--- Tekst do analizy ---
══════════════════════════════

Pożar na zamku w Łańcucie. W części hotelowo - restauracyjnej łańcuckiego kompleksu zamkowego, pojawiły się kłeby dymu. Palił się strych przylegającej bezpośrednio do bryły zamku oficyny wybudowanej na początku dwudziestego wieku.

Na szczęscie ogień zauważony został bardzo szybko i strażacy nie mieli żadnego problemu z opanowaniem żywiołu. Jak powiedział sieci RMF Wit Wojtowicz, dyrektor zamku, pożar strawił około siedemdziesięciu metrów kwadratowych dachu. Dyrektor Wojtowicz podkreśla, że każdy ogień na terenie kompleksu jest bardzo groźny, zwłaszcza taki, który wybucha w bezpośredniej bliskości ekspozycji. Nie jest znana przyczyna pożaru. Straty wstępnie szacowane są na około pięć tysięcy złotych. W akcji brało udział siedemnaście jednostek straży pożarnej.

══════════════════════════════

--- Polecenie 1 ---
Wskaż i przepisz każdy wiersz rekordów, w którym występuje ciąg znaków „positioned”. Wielkość liter ma znaczenie.

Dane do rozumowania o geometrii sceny
══════════════════════════════

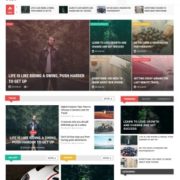
Find the location of `photographs`. photographs is located at coordinates [49, 48], [109, 37], [153, 35], [148, 72], [109, 66], [148, 115], [33, 120], [89, 173], [30, 172].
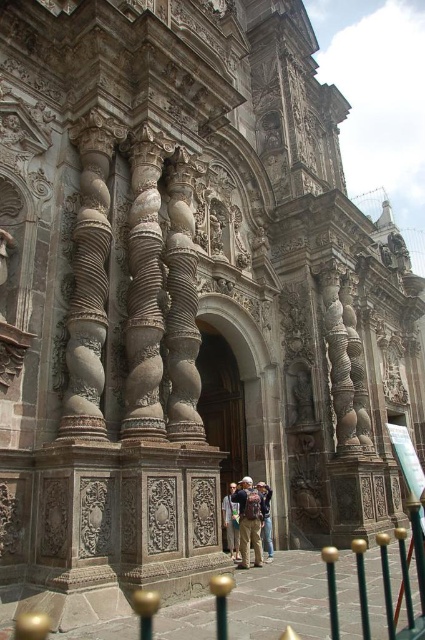
Question: Which object is the farthest from the light brown leather jacket at center?

Choices:
 (A) light brown leather backpack at center
 (B) khaki cotton pants at center

Answer: (B)

Question: Is light brown leather backpack at center wider than light brown leather jacket at center?

Choices:
 (A) no
 (B) yes

Answer: (B)

Question: Which point is farther to the camera?

Choices:
 (A) (229, 536)
 (B) (243, 490)

Answer: (A)

Question: Which point is closer to the camera?

Choices:
 (A) (268, 547)
 (B) (234, 544)

Answer: (B)

Question: Is light brown leather backpack at center to the left of light brown leather jacket at center from the viewer's perspective?

Choices:
 (A) yes
 (B) no

Answer: (A)

Question: Does khaki cotton pants at center have a lesser width compared to light brown leather jacket at center?

Choices:
 (A) no
 (B) yes

Answer: (A)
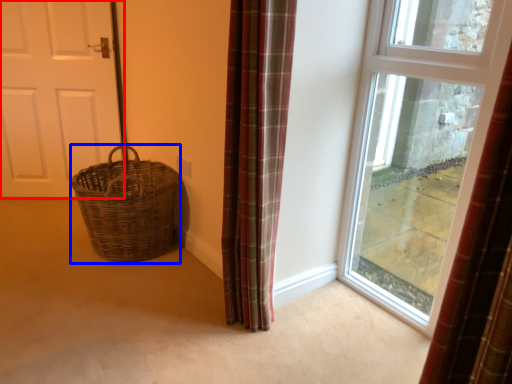
Question: Which of the following is the farthest to the observer, door (highlighted by a red box) or basket (highlighted by a blue box)?

Choices:
 (A) door
 (B) basket

Answer: (A)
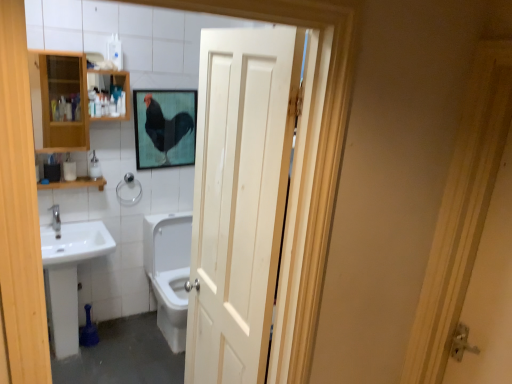
Question: Could matte black rooster at upper center be considered to be inside white glossy soap dispenser at left?

Choices:
 (A) yes
 (B) no

Answer: (B)

Question: Does white glossy soap dispenser at left have a greater height compared to matte black rooster at upper center?

Choices:
 (A) no
 (B) yes

Answer: (A)

Question: Is white glossy soap dispenser at left further to camera compared to matte black rooster at upper center?

Choices:
 (A) yes
 (B) no

Answer: (B)

Question: From the image's perspective, would you say white glossy soap dispenser at left is shown under matte black rooster at upper center?

Choices:
 (A) yes
 (B) no

Answer: (A)

Question: From the image's perspective, is white glossy soap dispenser at left on top of matte black rooster at upper center?

Choices:
 (A) yes
 (B) no

Answer: (B)

Question: Is white glossy soap dispenser at left at the left side of matte black rooster at upper center?

Choices:
 (A) no
 (B) yes

Answer: (B)

Question: From a real-world perspective, is wooden shelf at left under matte black rooster at upper center?

Choices:
 (A) yes
 (B) no

Answer: (A)

Question: From a real-world perspective, is wooden shelf at left on top of matte black rooster at upper center?

Choices:
 (A) yes
 (B) no

Answer: (B)

Question: Considering the relative sizes of wooden shelf at left and matte black rooster at upper center in the image provided, is wooden shelf at left bigger than matte black rooster at upper center?

Choices:
 (A) no
 (B) yes

Answer: (A)

Question: Considering the relative sizes of wooden shelf at left and matte black rooster at upper center in the image provided, is wooden shelf at left taller than matte black rooster at upper center?

Choices:
 (A) yes
 (B) no

Answer: (B)

Question: Can you confirm if wooden shelf at left is thinner than matte black rooster at upper center?

Choices:
 (A) no
 (B) yes

Answer: (A)

Question: Considering the relative positions of wooden shelf at left and matte black rooster at upper center in the image provided, is wooden shelf at left in front of matte black rooster at upper center?

Choices:
 (A) yes
 (B) no

Answer: (A)

Question: Considering the relative sizes of white matte toilet paper at left and silver metallic towel bar at center left in the image provided, is white matte toilet paper at left wider than silver metallic towel bar at center left?

Choices:
 (A) no
 (B) yes

Answer: (B)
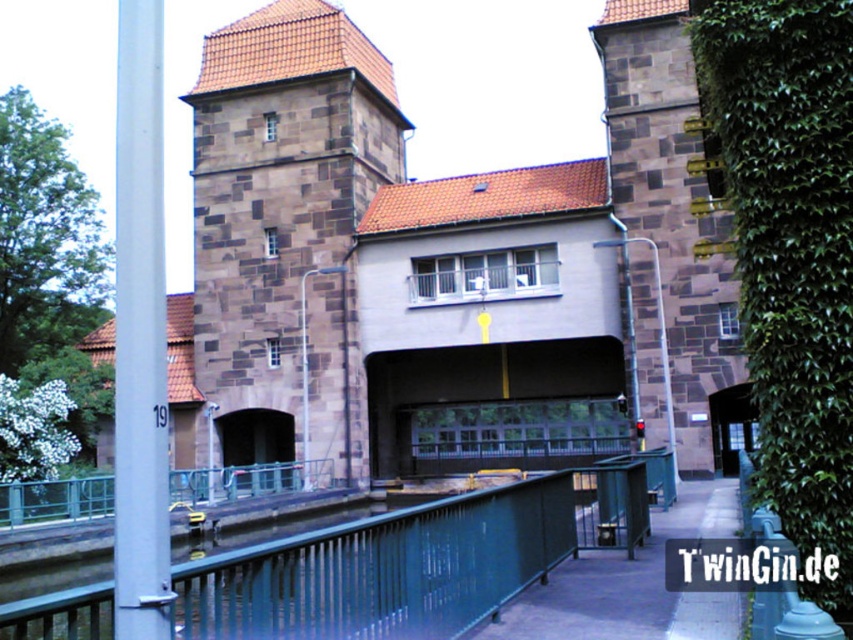
Question: Can you confirm if green metallic railing at center is smaller than brown stone bell tower at right?

Choices:
 (A) no
 (B) yes

Answer: (A)

Question: Which point is closer to the camera?

Choices:
 (A) (643, 26)
 (B) (223, 164)
 (C) (799, 260)

Answer: (C)

Question: Which object appears closest to the camera in this image?

Choices:
 (A) green leafy ivy at right
 (B) brown stone bell tower at center
 (C) green metallic railing at center

Answer: (C)

Question: Which object is positioned closest to the green leafy ivy at right?

Choices:
 (A) brown stone bell tower at right
 (B) brown stone bell tower at center
 (C) green metallic railing at center

Answer: (C)

Question: Can you confirm if green leafy ivy at right is positioned to the right of green metallic railing at center?

Choices:
 (A) no
 (B) yes

Answer: (B)

Question: Is brown stone bell tower at center above green metallic railing at center?

Choices:
 (A) no
 (B) yes

Answer: (B)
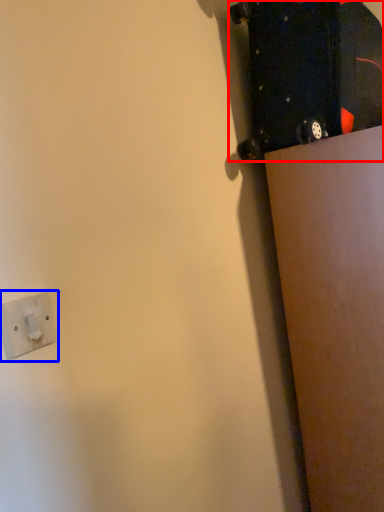
Question: Among these objects, which one is farthest to the camera, skateboard (highlighted by a red box) or socket (highlighted by a blue box)?

Choices:
 (A) skateboard
 (B) socket

Answer: (A)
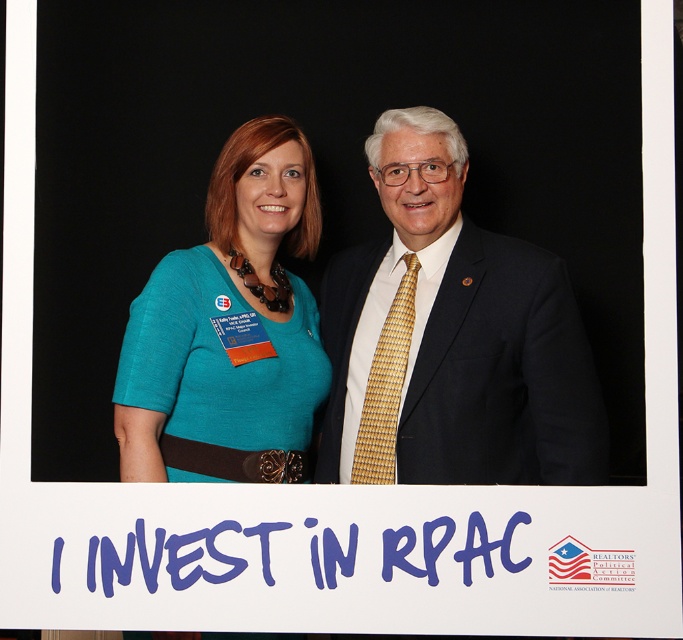
Question: Considering the real-world distances, which object is farthest from the teal fabric dress at center?

Choices:
 (A) gold woven tie at center
 (B) matte black suit at center

Answer: (A)

Question: Can you confirm if matte black suit at center is positioned below teal fabric dress at center?

Choices:
 (A) yes
 (B) no

Answer: (A)

Question: Which object is farther from the camera taking this photo?

Choices:
 (A) gold woven tie at center
 (B) matte black suit at center

Answer: (A)

Question: Can you confirm if matte black suit at center is bigger than teal fabric dress at center?

Choices:
 (A) no
 (B) yes

Answer: (B)

Question: Does teal fabric dress at center lie behind gold woven tie at center?

Choices:
 (A) yes
 (B) no

Answer: (B)

Question: Which of the following is the farthest from the observer?

Choices:
 (A) pos(408,328)
 (B) pos(370,410)

Answer: (A)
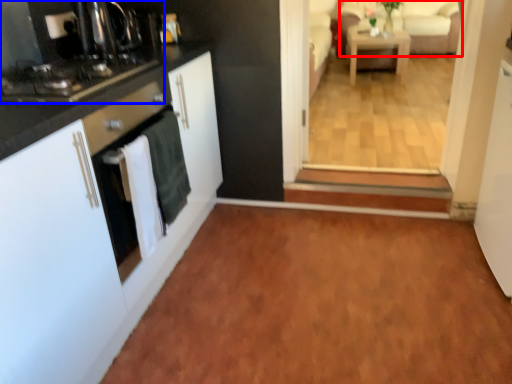
Question: Which object is further to the camera taking this photo, couch (highlighted by a red box) or home appliance (highlighted by a blue box)?

Choices:
 (A) couch
 (B) home appliance

Answer: (A)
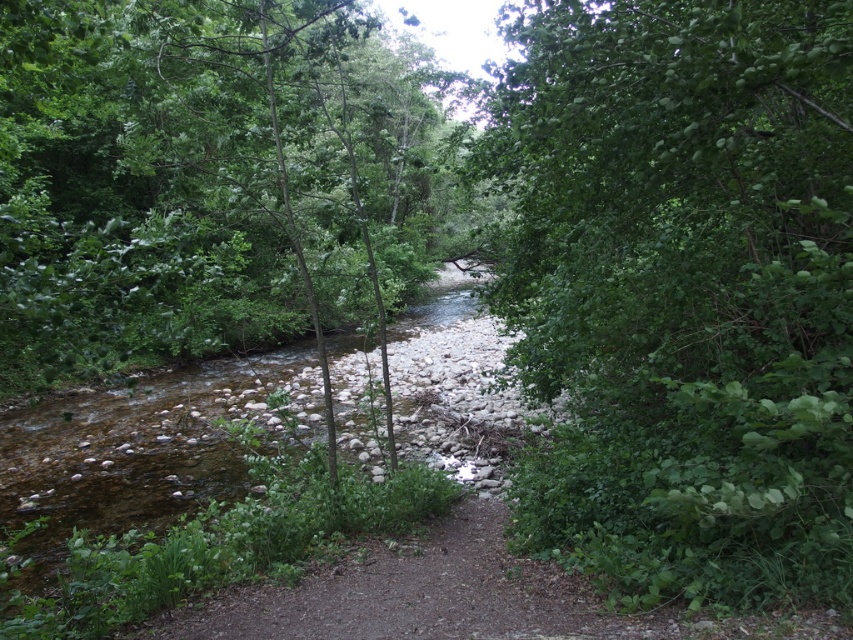
Question: Which of the following is the closest to the observer?

Choices:
 (A) green leafy tree at center
 (B) green leafy tree at right

Answer: (B)

Question: Can you confirm if green leafy tree at right is wider than green leafy tree at center?

Choices:
 (A) no
 (B) yes

Answer: (A)

Question: Can you confirm if green leafy tree at right is positioned below green leafy tree at center?

Choices:
 (A) no
 (B) yes

Answer: (B)

Question: Does green leafy tree at right have a larger size compared to green leafy tree at center?

Choices:
 (A) no
 (B) yes

Answer: (A)

Question: Among these objects, which one is nearest to the camera?

Choices:
 (A) green leafy tree at right
 (B) green leafy tree at center

Answer: (A)

Question: Which object appears farthest from the camera in this image?

Choices:
 (A) green leafy tree at right
 (B) green leafy tree at center

Answer: (B)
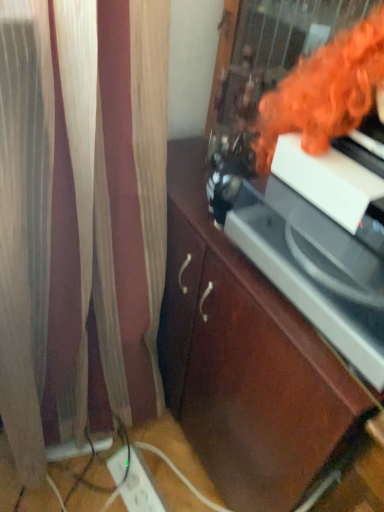
Question: From the image's perspective, is orange fabric at upper right below white plastic extension cord at lower left?

Choices:
 (A) yes
 (B) no

Answer: (B)

Question: Is orange fabric at upper right bigger than white plastic extension cord at lower left?

Choices:
 (A) yes
 (B) no

Answer: (A)

Question: Does orange fabric at upper right have a smaller size compared to white plastic extension cord at lower left?

Choices:
 (A) no
 (B) yes

Answer: (A)

Question: Is orange fabric at upper right shorter than white plastic extension cord at lower left?

Choices:
 (A) yes
 (B) no

Answer: (B)

Question: Does orange fabric at upper right appear on the left side of white plastic extension cord at lower left?

Choices:
 (A) yes
 (B) no

Answer: (B)

Question: Does orange fabric at upper right have a greater height compared to white plastic extension cord at lower left?

Choices:
 (A) yes
 (B) no

Answer: (A)

Question: Can you confirm if white plastic extension cord at lower left is shorter than orange fabric at upper right?

Choices:
 (A) yes
 (B) no

Answer: (A)

Question: Considering the relative positions of white plastic extension cord at lower left and orange fabric at upper right in the image provided, is white plastic extension cord at lower left to the right of orange fabric at upper right from the viewer's perspective?

Choices:
 (A) no
 (B) yes

Answer: (A)

Question: Does white plastic extension cord at lower left have a greater width compared to orange fabric at upper right?

Choices:
 (A) no
 (B) yes

Answer: (A)

Question: Is white plastic extension cord at lower left thinner than orange fabric at upper right?

Choices:
 (A) no
 (B) yes

Answer: (B)

Question: Could you tell me if white plastic extension cord at lower left is turned towards orange fabric at upper right?

Choices:
 (A) no
 (B) yes

Answer: (A)

Question: Can you confirm if white plastic extension cord at lower left is smaller than orange fabric at upper right?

══════════════════════════════

--- Polecenie 2 ---
Ustal, czy stwierdzenia (a), (b) i (c) są zgodne z tekstem o pożarze na zamku w Łańcucie: (a) ogień strawił około siedemdziesięciu metrów kwadratowych dachu; (b) przyczyna pożaru jest znana; (c) w akcji uczestniczyło dwanaście jednostek straży pożarnej. Przy każdym napisz „tak” albo „nie” i przytocz dosłownie rozstrzygające słowa tekstu.

--- Miejsce na odpowiedź 1 ---
Question: Which object is positioned closest to the green leafy ivy at right?
Question: Can you confirm if green leafy ivy at right is positioned to the right of green metallic railing at center?
Question: Can you confirm if matte black suit at center is positioned below teal fabric dress at center?
Question: Can you confirm if green leafy tree at right is positioned below green leafy tree at center?

--- Miejsce na odpowiedź 2 ---
(a) Tak: „pożar strawił około siedemdziesięciu metrów kwadratowych dachu”.
(b) Nie: „Nie jest znana przyczyna pożaru.”
(c) Nie: „W akcji brało udział siedemnaście jednostek straży pożarnej.”